(Beginning of INFORMATION GIVEN)

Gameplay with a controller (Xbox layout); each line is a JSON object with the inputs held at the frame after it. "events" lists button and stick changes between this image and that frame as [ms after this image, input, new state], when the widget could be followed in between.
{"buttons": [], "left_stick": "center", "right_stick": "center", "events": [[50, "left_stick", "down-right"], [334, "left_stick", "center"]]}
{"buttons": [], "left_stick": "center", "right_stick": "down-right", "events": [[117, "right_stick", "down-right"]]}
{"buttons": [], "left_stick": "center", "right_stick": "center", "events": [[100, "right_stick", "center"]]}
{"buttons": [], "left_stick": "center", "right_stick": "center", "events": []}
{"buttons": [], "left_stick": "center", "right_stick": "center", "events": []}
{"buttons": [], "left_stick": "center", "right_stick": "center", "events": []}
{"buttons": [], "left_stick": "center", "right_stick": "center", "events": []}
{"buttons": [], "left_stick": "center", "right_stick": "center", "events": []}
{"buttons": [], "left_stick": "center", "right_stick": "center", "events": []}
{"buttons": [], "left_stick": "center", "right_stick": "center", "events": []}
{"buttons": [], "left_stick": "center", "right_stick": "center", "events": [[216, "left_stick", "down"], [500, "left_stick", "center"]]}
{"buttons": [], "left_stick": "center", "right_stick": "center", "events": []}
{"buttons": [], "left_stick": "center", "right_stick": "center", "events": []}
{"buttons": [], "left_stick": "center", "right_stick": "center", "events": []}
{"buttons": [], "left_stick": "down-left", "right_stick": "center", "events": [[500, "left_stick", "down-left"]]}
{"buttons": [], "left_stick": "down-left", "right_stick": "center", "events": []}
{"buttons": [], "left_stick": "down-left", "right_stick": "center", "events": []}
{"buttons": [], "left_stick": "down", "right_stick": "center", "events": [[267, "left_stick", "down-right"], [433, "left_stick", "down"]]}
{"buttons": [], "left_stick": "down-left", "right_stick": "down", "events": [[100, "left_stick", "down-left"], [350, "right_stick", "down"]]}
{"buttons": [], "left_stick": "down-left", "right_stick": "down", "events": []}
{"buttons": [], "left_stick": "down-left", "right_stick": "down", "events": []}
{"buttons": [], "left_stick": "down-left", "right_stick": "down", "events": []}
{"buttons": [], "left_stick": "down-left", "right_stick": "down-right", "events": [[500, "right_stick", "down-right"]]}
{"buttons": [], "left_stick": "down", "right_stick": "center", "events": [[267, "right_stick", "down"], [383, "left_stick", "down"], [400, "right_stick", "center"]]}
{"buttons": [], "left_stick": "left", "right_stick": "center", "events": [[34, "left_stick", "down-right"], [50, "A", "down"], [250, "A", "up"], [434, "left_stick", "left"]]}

(End of INFORMATION GIVEN)

• [TASK ITEM] Retype every record above exactly as it stands.

• [TASK RESULT]
Gameplay with a controller (Xbox layout); each line is a JSON object with the inputs held at the frame after it. "events" lists button and stick changes between this image and that frame as [ms after this image, input, new state], when the widget could be followed in between.
{"buttons": [], "left_stick": "center", "right_stick": "center", "events": [[50, "left_stick", "down-right"], [334, "left_stick", "center"]]}
{"buttons": [], "left_stick": "center", "right_stick": "down-right", "events": [[117, "right_stick", "down-right"]]}
{"buttons": [], "left_stick": "center", "right_stick": "center", "events": [[100, "right_stick", "center"]]}
{"buttons": [], "left_stick": "center", "right_stick": "center", "events": []}
{"buttons": [], "left_stick": "center", "right_stick": "center", "events": []}
{"buttons": [], "left_stick": "center", "right_stick": "center", "events": []}
{"buttons": [], "left_stick": "center", "right_stick": "center", "events": []}
{"buttons": [], "left_stick": "center", "right_stick": "center", "events": []}
{"buttons": [], "left_stick": "center", "right_stick": "center", "events": []}
{"buttons": [], "left_stick": "center", "right_stick": "center", "events": []}
{"buttons": [], "left_stick": "center", "right_stick": "center", "events": [[216, "left_stick", "down"], [500, "left_stick", "center"]]}
{"buttons": [], "left_stick": "center", "right_stick": "center", "events": []}
{"buttons": [], "left_stick": "center", "right_stick": "center", "events": []}
{"buttons": [], "left_stick": "center", "right_stick": "center", "events": []}
{"buttons": [], "left_stick": "down-left", "right_stick": "center", "events": [[500, "left_stick", "down-left"]]}
{"buttons": [], "left_stick": "down-left", "right_stick": "center", "events": []}
{"buttons": [], "left_stick": "down-left", "right_stick": "center", "events": []}
{"buttons": [], "left_stick": "down", "right_stick": "center", "events": [[267, "left_stick", "down-right"], [433, "left_stick", "down"]]}
{"buttons": [], "left_stick": "down-left", "right_stick": "down", "events": [[100, "left_stick", "down-left"], [350, "right_stick", "down"]]}
{"buttons": [], "left_stick": "down-left", "right_stick": "down", "events": []}
{"buttons": [], "left_stick": "down-left", "right_stick": "down", "events": []}
{"buttons": [], "left_stick": "down-left", "right_stick": "down", "events": []}
{"buttons": [], "left_stick": "down-left", "right_stick": "down-right", "events": [[500, "right_stick", "down-right"]]}
{"buttons": [], "left_stick": "down", "right_stick": "center", "events": [[267, "right_stick", "down"], [383, "left_stick", "down"], [400, "right_stick", "center"]]}
{"buttons": [], "left_stick": "left", "right_stick": "center", "events": [[34, "left_stick", "down-right"], [50, "A", "down"], [250, "A", "up"], [434, "left_stick", "left"]]}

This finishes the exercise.